The obtained results suggest that higher temperatures decrease the relative risk of COVID-19 disease (Figs. 1 and 2). This pattern was identified by a global study that analyzed 125 countries (Notari 2021), and by a recent study with data from 455 cities worldwide (Nottmeyer et al. 2023), concluding that higher temperatures reduce COVID-19 spread. This negative relationship was also identified in Bangladesh by Emdadul and Rahman (2020), in Indonesia by Tosepu et al. (2020), and in Spain by Pérez-Gilaberte et al. (2023). Regarding humidity, a positive correlation was identified, which is coincident with a previous study in China (Song et al. 2022) and with a global analysis across 1236 regions from 124 countries (Zhang et al. 2021); in contrast, other evidence proposes a positive correlation (Nottmeyer et al. 2023). These contrasting effects have been argued to be associated with geographical factors such as season and latitude (Li et al. 2022), as well as the implementation of measures to tackle the pandemic (Diao et al. 2021). Finally, our results suggest a negative correlation with wind speed, which is coincident with previous studies (Coccia 2020a, b, 2021b; Islam et al. 2021; Rosario et al. 2020). In this sense, the identified effect of temperature and wind speed on relative risk of COVID-19 in China could derive from the influence of atmospheric stability that promotes transmission (Coccia 2021b). This is also in agreement with the positive association of COVID-19 relative risk with NO2, which has a higher density in comparison with CO (Crutzen 1979), which did not present a positive correlation. Thus, the results obtained by this study are coupled with the hypothesis that atmospheric stability promotes COVID-19 transmission (Coccia 2021b).

Conclusions

This study contributes valuable information about the relationship between urban infrastructure, socioeconomic, air pollution, and weather with COVID-19 during the early stage of the pandemic in the first affected country. The used methodology considered a Bayesian approach, which provides an improvement in comparison with other methods used, such as descriptive statistical analyses (correlation indices or regression analyses; Nazia et al. 2022). Bayesian methods provide advantages for the spatial modeling of infectious diseases because spatial units are heterogeneous and have dependency at the same time, while the factors determining risk also covariate to measure (Hong et al. 2021)

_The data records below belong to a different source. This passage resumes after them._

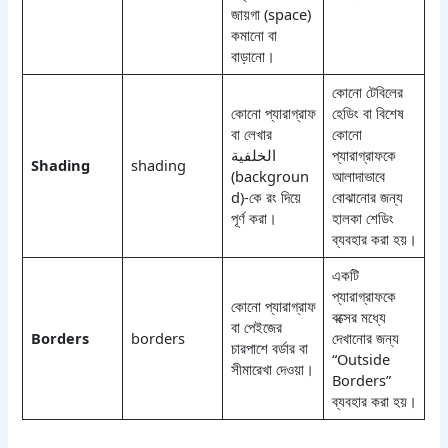
জায়গা (space)
কমানো বা
বাড়ানো।
কোনো টেবিলের
কোনো প্যারাগ্রাফ
হেডিং বা বিশেষ
বা লেখার
কোনো
الخلفية
প্যারাগ্রাফকে
Shading
shading
(backgroun
আলাদাভাবে
d)-কে রং দিয়ে
বোঝানোর জন্য
পূর্ণ করা।
হালকা শেডিং
ব্যবহার করা হয়।
একটি
প্যারাগ্রাফকে
কোনো প্যারাগ্রাফ
বক্সের মধ্যে
বা পেইজের
Borders
borders
দেখানোর জন্য
চারপাশে বর্ডার বা
“Outside
সীমারেখা দেওয়া।
Borders”
ব্যবহার করা হয়।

However, it is noteworthy that some assumptions and limitations from this study aim to ensure a proper understanding of the obtained results. Studies have suggested that the directionality and significance of the effects of air pollution and weather on COVID-19 could present high variations, derived from season, latitude, and analyzed scale (Li et al. 2022). Thus, considering the specific context of each country when analyzing this type of dynamics related with COVID-19 is highly recommended. In turn, published evidence also suggests that China presents a dissimilar behavior of the relationship between air pollution and COVID-19, which is related to the strict lockdowns policies implemented by the government (Coccia 2022, 2023). Therefore, this result should be interpreted carefully, because the relationship of CO and relative risk of COVID-19 may result from those governmental actions (Cole et al. 2020; Singh et al. 2020).

Regarding the analyzed hypotheses, the results shows that NO2 had a positive effect on COVID-19 in China, but CO did not present the same trend. Meanwhile, it is highly possible that atmospheric stability could play an important role in the early stage of COVID-19 in China, due to the configuration of the identified effects from wind speed, temperature, and NO2. We support that the implementation of policies focused on reducing air pollution could hinder the spread and transmission of infectious diseases in future pandemics, as shown by the evidence we presented here for the case of COVID-19. In this sense, the improvement of the quality of urban environmental conditions may contribute to the improvement of the preparedness against future pandemics. Finally, we believe that our results can be useful for understanding the environmentally driven initial dynamics of COVID-19, informing potential effects of future pandemics.